Text:
============================================================

# Masks mouled to the face



## ullaandy (May 19, 2008)

OK, so after seeing this totally AMAZING video 

YouTube - Freddy's krueger wereable mask and glove 

i am compelled to want to create my own freddy mask that is molded of my face, the main question here is, how would i go about it? are their are profession mask makers here who can give me tips

please


----------



## Toetag (Jan 31, 2008)

This will get you started in the direction you want to go.

The MonsterMakers: How to Make a Monster!


----------



## ullaandy (May 19, 2008)

thank you  loosk liek i got my work cut out for me  i liek a challenge though


----------



## RacerX45 (Apr 30, 2008)

That's a good book - have it myself. Just so you know, that's for a latex mask. The mask and hands in that video are made of silicone. Silicone will look, feel, and move a lot more like real skin than latex (it will also cost quite a bit more and requires a different type of mold). I've made quite a few masks out of latex and if you are using it for Halloween that's the most cost-effective way to go. I highly recommend the DVD's by Mark Alfrey from Monster Makers site. They cover the entire process (sculpting, molding, and casting) in good detail. I learn better by watching than just reading so they helped me a lot. 

Randy


----------



## ullaandy (May 19, 2008)

thanks Randy will have to buy this book before i even think about getting started

edit: thanks to the wonders on the internet & its many sources, i think i may have finally sussed this i duno if i shoudl post the entire step by stepthing i've written cus its very long but i think i susses it LOL!


----------



## BATFLY (Oct 2, 2004)

i'm interested in the silicone mask making process myself as i'm allergic to latex around my eyes, nose, and mouth. i'm a halloween enthusiast and i can't wear latex masks =(


----------



## ullaandy (May 19, 2008)

thats really poo, last halloween i wore my rubber mugs freddy mask (In my icon) but its so thick it was hurting my jaw to talk & it got REALLY hot

if you want i can post the Tut i wrote although im hardly expert i've not even got the materials/ started yet LOL.

edit: see the topic i posted here http://halloweenforum.com/tutorials-step-step/68203-sillicone-masks-dummies.html#post455679 of the process i plan to use...


----------

============================================================

Information supplied:
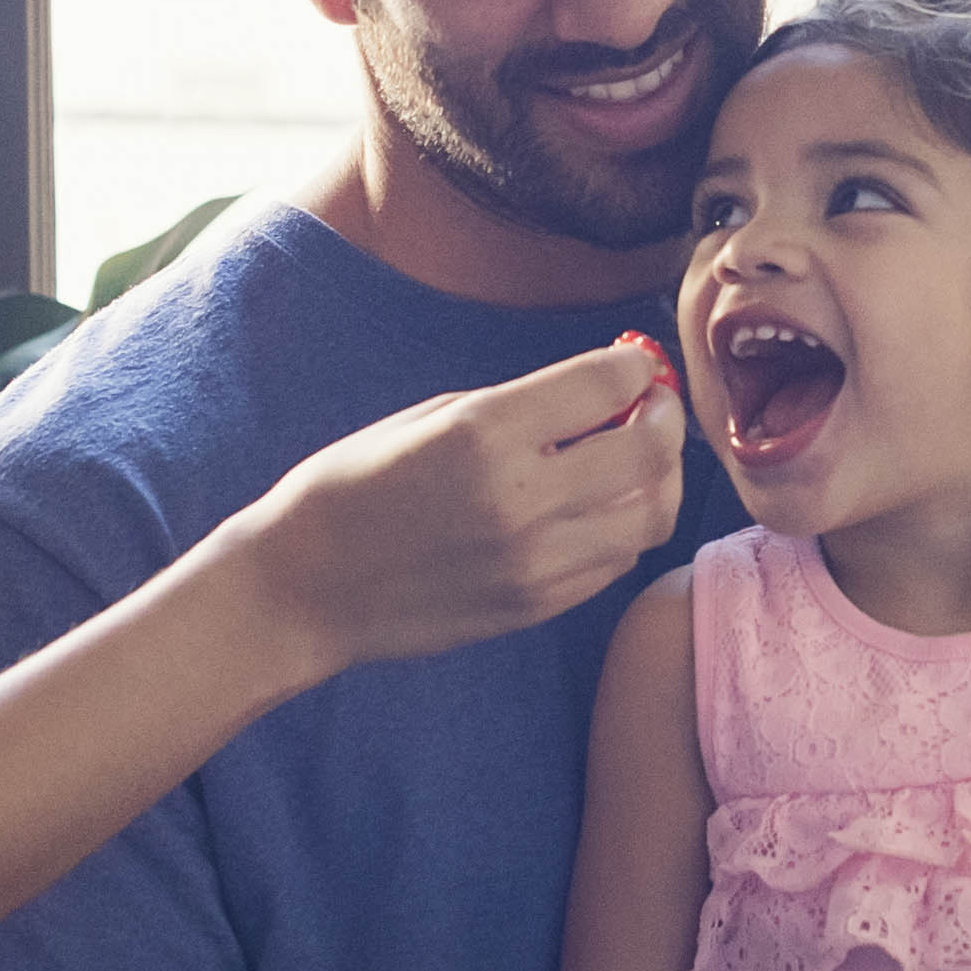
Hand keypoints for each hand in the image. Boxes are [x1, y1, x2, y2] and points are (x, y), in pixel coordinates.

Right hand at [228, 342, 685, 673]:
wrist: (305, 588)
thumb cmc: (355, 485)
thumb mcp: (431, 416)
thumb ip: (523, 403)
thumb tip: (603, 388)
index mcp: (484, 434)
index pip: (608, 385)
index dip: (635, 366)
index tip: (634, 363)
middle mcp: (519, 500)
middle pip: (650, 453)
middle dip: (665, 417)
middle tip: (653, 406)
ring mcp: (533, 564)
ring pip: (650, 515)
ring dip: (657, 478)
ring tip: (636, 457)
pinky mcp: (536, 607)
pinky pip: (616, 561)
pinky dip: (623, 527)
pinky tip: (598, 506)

============================================================

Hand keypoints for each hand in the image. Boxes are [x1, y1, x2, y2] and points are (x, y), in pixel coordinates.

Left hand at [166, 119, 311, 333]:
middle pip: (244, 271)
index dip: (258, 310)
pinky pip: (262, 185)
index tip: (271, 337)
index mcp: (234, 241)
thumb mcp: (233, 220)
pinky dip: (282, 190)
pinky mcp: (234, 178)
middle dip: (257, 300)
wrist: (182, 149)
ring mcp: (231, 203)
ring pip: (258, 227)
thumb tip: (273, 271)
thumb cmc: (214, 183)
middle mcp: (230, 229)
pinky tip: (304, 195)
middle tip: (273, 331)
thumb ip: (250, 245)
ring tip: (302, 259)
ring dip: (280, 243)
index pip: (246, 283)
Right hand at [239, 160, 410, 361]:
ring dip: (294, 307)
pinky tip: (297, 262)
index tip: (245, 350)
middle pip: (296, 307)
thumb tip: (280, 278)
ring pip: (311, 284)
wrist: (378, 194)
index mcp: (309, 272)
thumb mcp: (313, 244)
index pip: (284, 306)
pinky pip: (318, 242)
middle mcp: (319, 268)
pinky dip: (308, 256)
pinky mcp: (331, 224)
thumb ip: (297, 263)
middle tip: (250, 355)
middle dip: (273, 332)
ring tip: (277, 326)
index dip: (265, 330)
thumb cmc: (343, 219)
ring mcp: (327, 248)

============================================================

Task list:
1 – In the mask-making thread, what material are the mask and hands in the video made of?
2 – Retype the mask-making thread word for word, starting at "## RacerX45 (Apr" and ending at "helped me a lot.".
This data has no connection to the mask-making thread.

Outputs in order:
1 – Silicone.

2 –
## RacerX45 (Apr 30, 2008)

That's a good book - have it myself. Just so you know, that's for a latex mask. The mask and hands in that video are made of silicone. Silicone will look, feel, and move a lot more like real skin than latex (it will also cost quite a bit more and requires a different type of mold). I've made quite a few masks out of latex and if you are using it for Halloween that's the most cost-effective way to go. I highly recommend the DVD's by Mark Alfrey from Monster Makers site. They cover the entire process (sculpting, molding, and casting) in good detail. I learn better by watching than just reading so they helped me a lot.